Tasks and exercises ▸
(1) According to the symposium announcement, who is the keynote speaker?
(2) Copy word for word the part of the symposium announcement starting at "Students, teachers, researchers, museum, library" and ending at "of particular interest.".

Excerpted passage ▸
---

THE WORKING LIFE: The 7th Annual Northeast Historic Film Summer Symposium,
July 20-22, 2006
Northeast Historic Film, 85 Main Street, Bucksport, Maine
KEYNOTE SPEAKER: Jennifer Abbott, filmmaker and co-director of The Corporation
Northeast Historic Film invites you to be a part of a symposium dedicated to
the topic of work and amateur film. The symposium is open to anyone interested
in the relationship between the moving image and representations of work.
Students, teachers, researchers, museum, library and archives professionals,
programmers, amateur film and video creators, and labor and union specialists may
find the symposium of particular interest.

---

Given data ▸
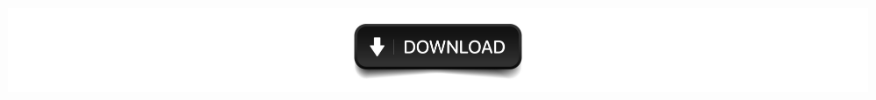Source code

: <div align='center'>

<a href='https://sites.google.com/view/ableton-download-link'><img src='assets/images/software/images/buttons/4.jpg' alt='Download' width='200'/></a>

</div>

---

Responses per task ▸
(1) Jennifer Abbott, filmmaker and co-director of The Corporation.

(2)
Students, teachers, researchers, museum, library and archives professionals,
programmers, amateur film and video creators, and labor and union specialists may
find the symposium of particular interest.